Another source, working at The Sydney Morning Herald, said there was ‘white hot anger’ on the floor, particularly in the context of the ongoing public scandals Nine has recently faced.”
READ ALL ABOUT IT
North Koreans are seen wearing Kim Jong Un pins for the first time as his personality cult grows (Associated Press)
Russia launches attacks on Kharkiv and Kyiv as Zelenskyy appeals for help (The Guardian)
Kenya to borrow more after new taxes withdrawn (BBC)
Hezbollah’s plans, Israel’s threats — is either side ready for war? (Al Jazeera)
Bolivia’s attempted coup, dueling versions of events raise worries over what comes next (NBC News)
French parties rush to build anti-far right front (Reuters)
THE COMMENTARIAT
The tragic parable of Rishi Sunak: Driven by success at all costs, then undone by his own myth-making — Nesrine Malik (The Guardian): “Sunak the man may seem like a cipher — political hinterland opaque, motivations unclear – but he is best understood as the product of a postcolonial, post-Thatcherite ideology that considers social mobility as the sum total of achievement. That achievement is secured not just through ‘determination and focus’, but through proximity and affinity with the establishment and its institutions.
In the world of Sunak’s father, British officials regarded Indians who moved to east Africa from south Asia as second class, but still planned to develop Kenya as ‘the America of the Hindu’, with middle-class Indians as intermediaries who would help the British lead Africans towards ‘civilisation’. That was the context from which east Africans of Indian origin came to the UK under favourable immigration regimes after African independence, and then had sons and daughters who are now so well represented in the Tory parliamentary party in Suella Braverman, Priti Patel and Sunak himself.”
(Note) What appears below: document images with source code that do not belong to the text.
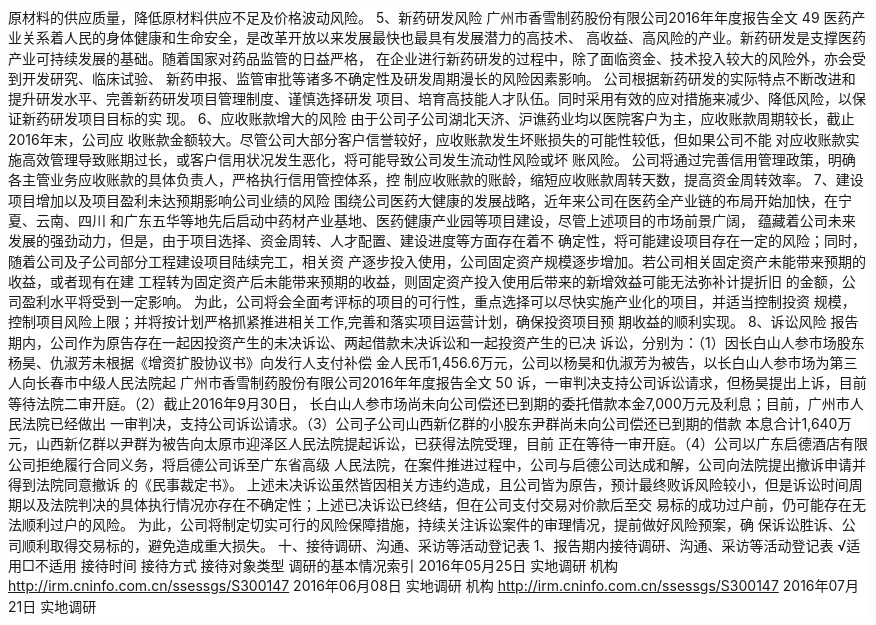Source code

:原材料的供应质量，降低原材料供应不足及价格波动风险。
5、新药研发风险
广州市香雪制药股份有限公司2016年年度报告全文
49
医药产业关系着人民的身体健康和生命安全，是改革开放以来发展最快也最具有发展潜力的高技术、
高收益、高风险的产业。新药研发是支撑医药产业可持续发展的基础。随着国家对药品监管的日益严格，
在企业进行新药研发的过程中，除了面临资金、技术投入较大的风险外，亦会受到开发研究、临床试验、
新药申报、监管审批等诸多不确定性及研发周期漫长的风险因素影响。
公司根据新药研发的实际特点不断改进和提升研发水平、完善新药研发项目管理制度、谨慎选择研发
项目、培育高技能人才队伍。同时采用有效的应对措施来减少、降低风险，以保证新药研发项目目标的实
现。
6、应收账款增大的风险
由于公司子公司湖北天济、沪谯药业均以医院客户为主，应收账款周期较长，截止2016年末，公司应
收账款金额较大。尽管公司大部分客户信誉较好，应收账款发生坏账损失的可能性较低，但如果公司不能
对应收账款实施高效管理导致账期过长，或客户信用状况发生恶化，将可能导致公司发生流动性风险或坏
账风险。
公司将通过完善信用管理政策，明确各主管业务应收账款的具体负责人，严格执行信用管控体系，控
制应收账款的账龄，缩短应收账款周转天数，提高资金周转效率。
7、建设项目增加以及项目盈利未达预期影响公司业绩的风险
围绕公司医药大健康的发展战略，近年来公司在医药全产业链的布局开始加快，在宁夏、云南、四川
和广东五华等地先后启动中药材产业基地、医药健康产业园等项目建设，尽管上述项目的市场前景广阔，
蕴藏着公司未来发展的强劲动力，但是，由于项目选择、资金周转、人才配置、建设进度等方面存在着不
确定性，将可能建设项目存在一定的风险；同时，随着公司及子公司部分工程建设项目陆续完工，相关资
产逐步投入使用，公司固定资产规模逐步增加。若公司相关固定资产未能带来预期的收益，或者现有在建
工程转为固定资产后未能带来预期的收益，则固定资产投入使用后带来的新增效益可能无法弥补计提折旧
的金额，公司盈利水平将受到一定影响。
为此，公司将会全面考评标的项目的可行性，重点选择可以尽快实施产业化的项目，并适当控制投资
规模，控制项目风险上限；并将按计划严格抓紧推进相关工作,完善和落实项目运营计划，确保投资项目预
期收益的顺利实现。
8、诉讼风险
报告期内，公司作为原告存在一起因投资产生的未决诉讼、两起借款未决诉讼和一起投资产生的已决
诉讼，分别为：（1）因长白山人参市场股东杨昊、仇淑芳未根据《增资扩股协议书》向发行人支付补偿
金人民币1,456.6万元，公司以杨昊和仇淑芳为被告，以长白山人参市场为第三人向长春市中级人民法院起
广州市香雪制药股份有限公司2016年年度报告全文
50
诉，一审判决支持公司诉讼请求，但杨昊提出上诉，目前等待法院二审开庭。（2）截止2016年9月30日，
长白山人参市场尚未向公司偿还已到期的委托借款本金7,000万元及利息；目前，广州市人民法院已经做出
一审判决，支持公司诉讼请求。（3）公司子公司山西新亿群的小股东尹群尚未向公司偿还已到期的借款
本息合计1,640万元，山西新亿群以尹群为被告向太原市迎泽区人民法院提起诉讼，已获得法院受理，目前
正在等待一审开庭。（4）公司以广东启德酒店有限公司拒绝履行合同义务，将启德公司诉至广东省高级
人民法院，在案件推进过程中，公司与启德公司达成和解，公司向法院提出撤诉申请并得到法院同意撤诉
的《民事裁定书》。
上述未决诉讼虽然皆因相关方违约造成，且公司皆为原告，预计最终败诉风险较小，但是诉讼时间周
期以及法院判决的具体执行情况亦存在不确定性；上述已决诉讼已终结，但在公司支付交易对价款后至交
易标的成功过户前，仍可能存在无法顺利过户的风险。
为此，公司将制定切实可行的风险保障措施，持续关注诉讼案件的审理情况，提前做好风险预案，确
保诉讼胜诉、公司顺利取得交易标的，避免造成重大损失。
十、接待调研、沟通、采访等活动登记表
1、报告期内接待调研、沟通、采访等活动登记表
√适用□不适用
接待时间
接待方式
接待对象类型
调研的基本情况索引
2016年05月25日
实地调研
机构
http://irm.cninfo.com.cn/ssessgs/S300147
2016年06月08日
实地调研
机构
http://irm.cninfo.com.cn/ssessgs/S300147
2016年07月21日
实地调研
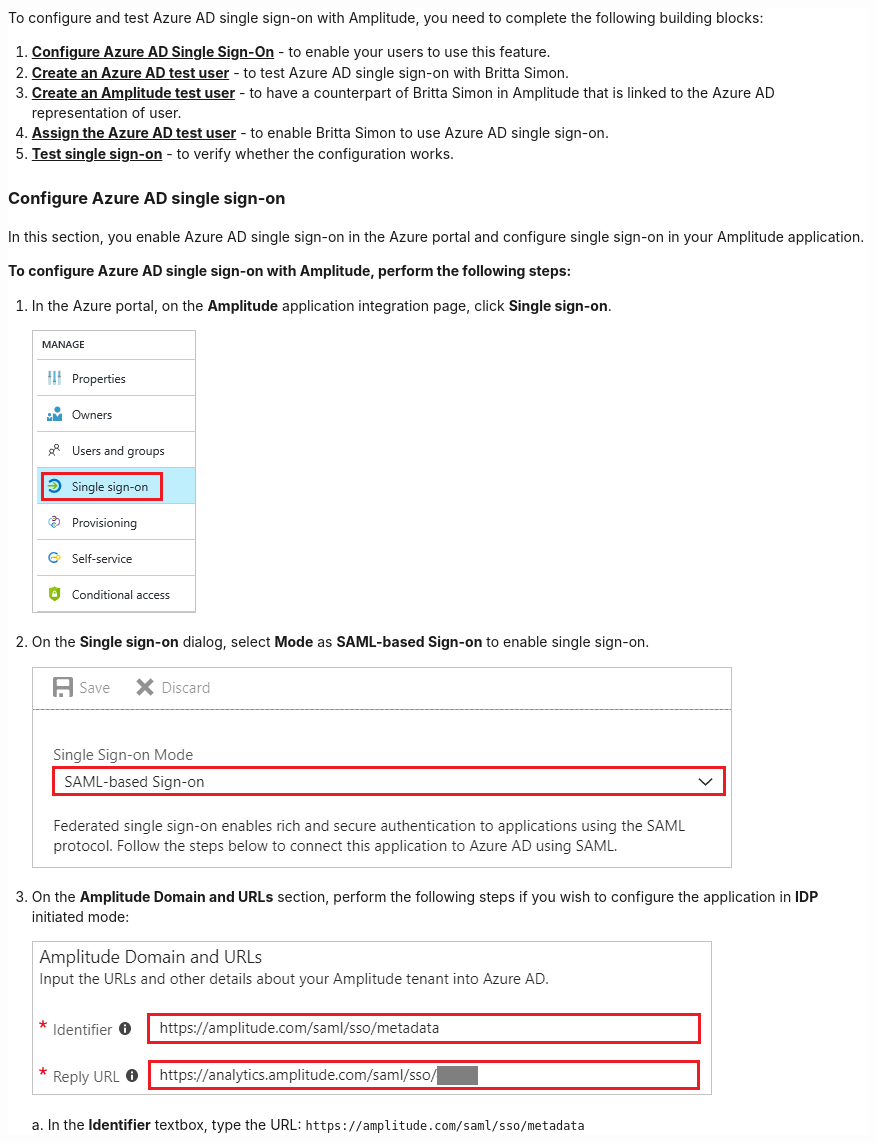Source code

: To configure and test Azure AD single sign-on with Amplitude, you need to complete the following building blocks:

1. **[Configure Azure AD Single Sign-On](#configure-azure-ad-single-sign-on)** - to enable your users to use this feature.
2. **[Create an Azure AD test user](#create-an-azure-ad-test-user)** - to test Azure AD single sign-on with Britta Simon.
3. **[Create an Amplitude test user](#create-an-amplitude-test-user)** - to have a counterpart of Britta Simon in Amplitude that is linked to the Azure AD representation of user.
4. **[Assign the Azure AD test user](#assign-the-azure-ad-test-user)** - to enable Britta Simon to use Azure AD single sign-on.
5. **[Test single sign-on](#test-single-sign-on)** - to verify whether the configuration works.

### Configure Azure AD single sign-on

In this section, you enable Azure AD single sign-on in the Azure portal and configure single sign-on in your Amplitude application.

**To configure Azure AD single sign-on with Amplitude, perform the following steps:**

1. In the Azure portal, on the **Amplitude** application integration page, click **Single sign-on**.

	![Configure single sign-on link][4]

2. On the **Single sign-on** dialog, select **Mode** as	**SAML-based Sign-on** to enable single sign-on.
 
	![Single sign-on dialog box](./media/amplitude-tutorial/tutorial_amplitude_samlbase.png)

3. On the **Amplitude Domain and URLs** section, perform the following steps if you wish to configure the application in **IDP** initiated mode:

	![Amplitude Domain and URLs single sign-on information](./media/amplitude-tutorial/tutorial_amplitude_url.png)

    a. In the **Identifier** textbox, type the URL: `https://amplitude.com/saml/sso/metadata`


[1]: ./media/amplitude-tutorial/tutorial_general_01.png
[2]: ./media/amplitude-tutorial/tutorial_general_02.png
[3]: ./media/amplitude-tutorial/tutorial_general_03.png
[4]: ./media/amplitude-tutorial/tutorial_general_04.png
[100]: ./media/amplitude-tutorial/tutorial_general_100.png
[200]: ./media/amplitude-tutorial/tutorial_general_200.png
[201]: ./media/amplitude-tutorial/tutorial_general_201.png
[202]: ./media/amplitude-tutorial/tutorial_general_202.png
[203]: ./media/amplitude-tutorial/tutorial_general_203.png
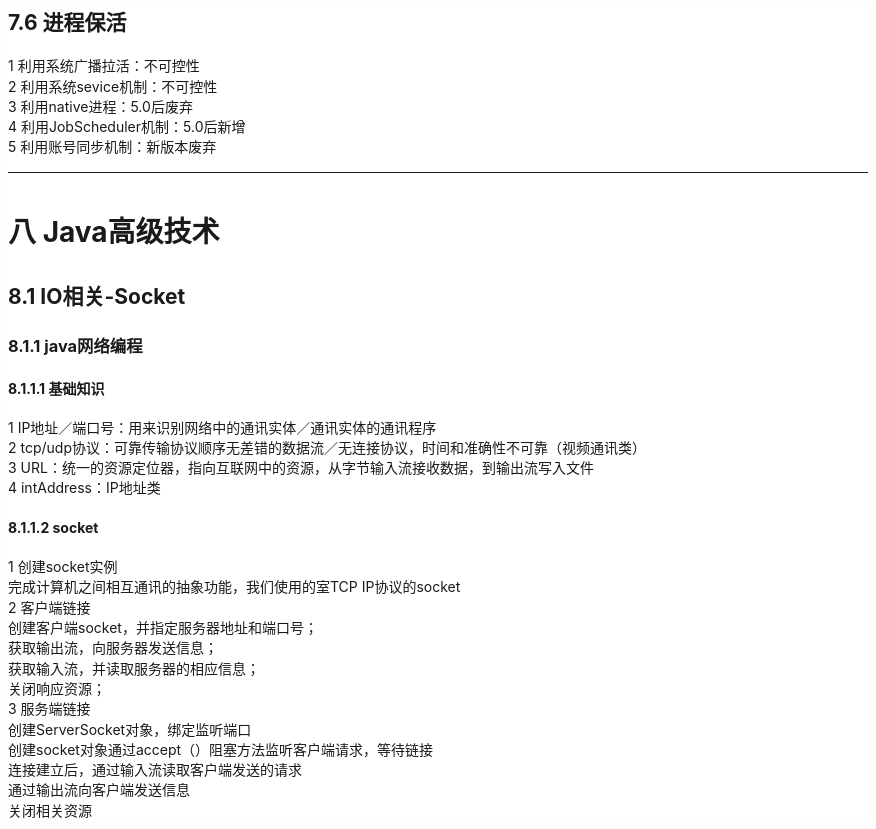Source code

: <span id = "jump7.6">

## 7.6 进程保活

</span>

1 利用系统广播拉活：不可控性  
2 利用系统sevice机制：不可控性  
3 利用native进程：5.0后废弃  
4 利用JobScheduler机制：5.0后新增  
5 利用账号同步机制：新版本废弃  


---
<span id = "jump8">

# 八 Java高级技术

</span>

<span id = "jump8.1">

## 8.1 IO相关-Socket

</span>

### 8.1.1 java网络编程

#### 8.1.1.1 基础知识

1 IP地址／端口号：用来识别网络中的通讯实体／通讯实体的通讯程序  
2 tcp/udp协议：可靠传输协议顺序无差错的数据流／无连接协议，时间和准确性不可靠（视频通讯类）  
3 URL：统一的资源定位器，指向互联网中的资源，从字节输入流接收数据，到输出流写入文件  
4 intAddress：IP地址类  

#### 8.1.1.2 socket

1 创建socket实例  
完成计算机之间相互通讯的抽象功能，我们使用的室TCP IP协议的socket   
2 客户端链接  
创建客户端socket，并指定服务器地址和端口号；  
获取输出流，向服务器发送信息；  
获取输入流，并读取服务器的相应信息；  
关闭响应资源；  
3 服务端链接   
创建ServerSocket对象，绑定监听端口  
创建socket对象通过accept（）阻塞方法监听客户端请求，等待链接  
连接建立后，通过输入流读取客户端发送的请求  
通过输出流向客户端发送信息  
关闭相关资源  

<span id = "jump8.2">
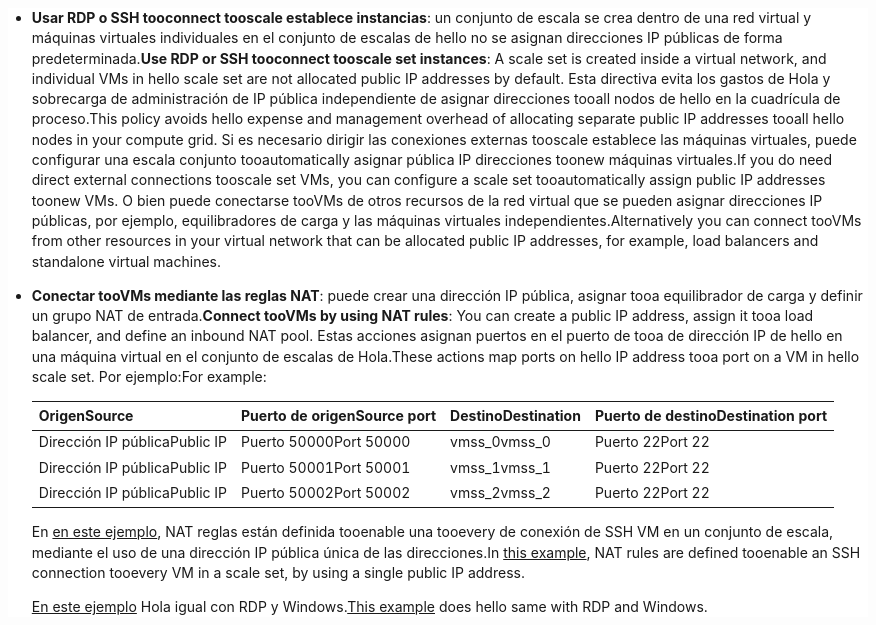 * <span data-ttu-id="d9740-153">**Usar RDP o SSH tooconnect tooscale establece instancias**: un conjunto de escala se crea dentro de una red virtual y máquinas virtuales individuales en el conjunto de escalas de hello no se asignan direcciones IP públicas de forma predeterminada.</span><span class="sxs-lookup"><span data-stu-id="d9740-153">**Use RDP or SSH tooconnect tooscale set instances**: A scale set is created inside a virtual network, and individual VMs in hello scale set are not allocated public IP addresses by default.</span></span> <span data-ttu-id="d9740-154">Esta directiva evita los gastos de Hola y sobrecarga de administración de IP pública independiente de asignar direcciones tooall nodos de hello en la cuadrícula de proceso.</span><span class="sxs-lookup"><span data-stu-id="d9740-154">This policy avoids hello expense and management overhead of allocating separate public IP addresses tooall hello nodes in your compute grid.</span></span> <span data-ttu-id="d9740-155">Si es necesario dirigir las conexiones externas tooscale establece las máquinas virtuales, puede configurar una escala conjunto tooautomatically asignar pública IP direcciones toonew máquinas virtuales.</span><span class="sxs-lookup"><span data-stu-id="d9740-155">If you do need direct external connections tooscale set VMs, you can configure a scale set tooautomatically assign public IP addresses toonew VMs.</span></span> <span data-ttu-id="d9740-156">O bien puede conectarse tooVMs de otros recursos de la red virtual que se pueden asignar direcciones IP públicas, por ejemplo, equilibradores de carga y las máquinas virtuales independientes.</span><span class="sxs-lookup"><span data-stu-id="d9740-156">Alternatively you can connect tooVMs from other resources in your virtual network that can be allocated public IP addresses, for example, load balancers and standalone virtual machines.</span></span> 
* <span data-ttu-id="d9740-157">**Conectar tooVMs mediante las reglas NAT**: puede crear una dirección IP pública, asignar tooa equilibrador de carga y definir un grupo NAT de entrada.</span><span class="sxs-lookup"><span data-stu-id="d9740-157">**Connect tooVMs by using NAT rules**: You can create a public IP address, assign it tooa load balancer, and define an inbound NAT pool.</span></span> <span data-ttu-id="d9740-158">Estas acciones asignan puertos en el puerto de tooa de dirección IP de hello en una máquina virtual en el conjunto de escalas de Hola.</span><span class="sxs-lookup"><span data-stu-id="d9740-158">These actions map ports on hello IP address tooa port on a VM in hello scale set.</span></span> <span data-ttu-id="d9740-159">Por ejemplo:</span><span class="sxs-lookup"><span data-stu-id="d9740-159">For example:</span></span>
  
  | <span data-ttu-id="d9740-160">Origen</span><span class="sxs-lookup"><span data-stu-id="d9740-160">Source</span></span> | <span data-ttu-id="d9740-161">Puerto de origen</span><span class="sxs-lookup"><span data-stu-id="d9740-161">Source port</span></span> | <span data-ttu-id="d9740-162">Destino</span><span class="sxs-lookup"><span data-stu-id="d9740-162">Destination</span></span> | <span data-ttu-id="d9740-163">Puerto de destino</span><span class="sxs-lookup"><span data-stu-id="d9740-163">Destination port</span></span> |
  | --- | --- | --- | --- |
  |  <span data-ttu-id="d9740-164">Dirección IP pública</span><span class="sxs-lookup"><span data-stu-id="d9740-164">Public IP</span></span> |<span data-ttu-id="d9740-165">Puerto 50000</span><span class="sxs-lookup"><span data-stu-id="d9740-165">Port 50000</span></span> |<span data-ttu-id="d9740-166">vmss\_0</span><span class="sxs-lookup"><span data-stu-id="d9740-166">vmss\_0</span></span> |<span data-ttu-id="d9740-167">Puerto 22</span><span class="sxs-lookup"><span data-stu-id="d9740-167">Port 22</span></span> |
  |  <span data-ttu-id="d9740-168">Dirección IP pública</span><span class="sxs-lookup"><span data-stu-id="d9740-168">Public IP</span></span> |<span data-ttu-id="d9740-169">Puerto 50001</span><span class="sxs-lookup"><span data-stu-id="d9740-169">Port 50001</span></span> |<span data-ttu-id="d9740-170">vmss\_1</span><span class="sxs-lookup"><span data-stu-id="d9740-170">vmss\_1</span></span> |<span data-ttu-id="d9740-171">Puerto 22</span><span class="sxs-lookup"><span data-stu-id="d9740-171">Port 22</span></span> |
  |  <span data-ttu-id="d9740-172">Dirección IP pública</span><span class="sxs-lookup"><span data-stu-id="d9740-172">Public IP</span></span> |<span data-ttu-id="d9740-173">Puerto 50002</span><span class="sxs-lookup"><span data-stu-id="d9740-173">Port 50002</span></span> |<span data-ttu-id="d9740-174">vmss\_2</span><span class="sxs-lookup"><span data-stu-id="d9740-174">vmss\_2</span></span> |<span data-ttu-id="d9740-175">Puerto 22</span><span class="sxs-lookup"><span data-stu-id="d9740-175">Port 22</span></span> |
  
   <span data-ttu-id="d9740-176">En [en este ejemplo](https://github.com/Azure/azure-quickstart-templates/tree/master/201-vmss-linux-nat), NAT reglas están definida tooenable una tooevery de conexión de SSH VM en un conjunto de escala, mediante el uso de una dirección IP pública única de las direcciones.</span><span class="sxs-lookup"><span data-stu-id="d9740-176">In [this example](https://github.com/Azure/azure-quickstart-templates/tree/master/201-vmss-linux-nat), NAT rules are defined tooenable an SSH connection tooevery VM in a scale set, by using a single public IP address.</span></span>
  
   <span data-ttu-id="d9740-177">[En este ejemplo](https://github.com/Azure/azure-quickstart-templates/tree/master/201-vmss-windows-nat) Hola igual con RDP y Windows.</span><span class="sxs-lookup"><span data-stu-id="d9740-177">[This example](https://github.com/Azure/azure-quickstart-templates/tree/master/201-vmss-windows-nat) does hello same with RDP and Windows.</span></span>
This European city is missing a service common in Australia — and we don’t miss it — Caroline Zielinski (SMH) ($): “Within days, we realised what we had thought was a temporary app crash was actually something else entirely: there are no rideshare platforms in Denmark.
Instead of jumping in a car when you’re running late or ordering meal deliveries when you’re too tired to eat, everyone here cycles, walks or takes public transport. No one I know orders food to be home-delivered.
Admittedly, Aarhus is much smaller than our home city of Melbourne. But there’s something to be said for a society that values people’s quality of life enough to eschew small conveniences for the greater good.”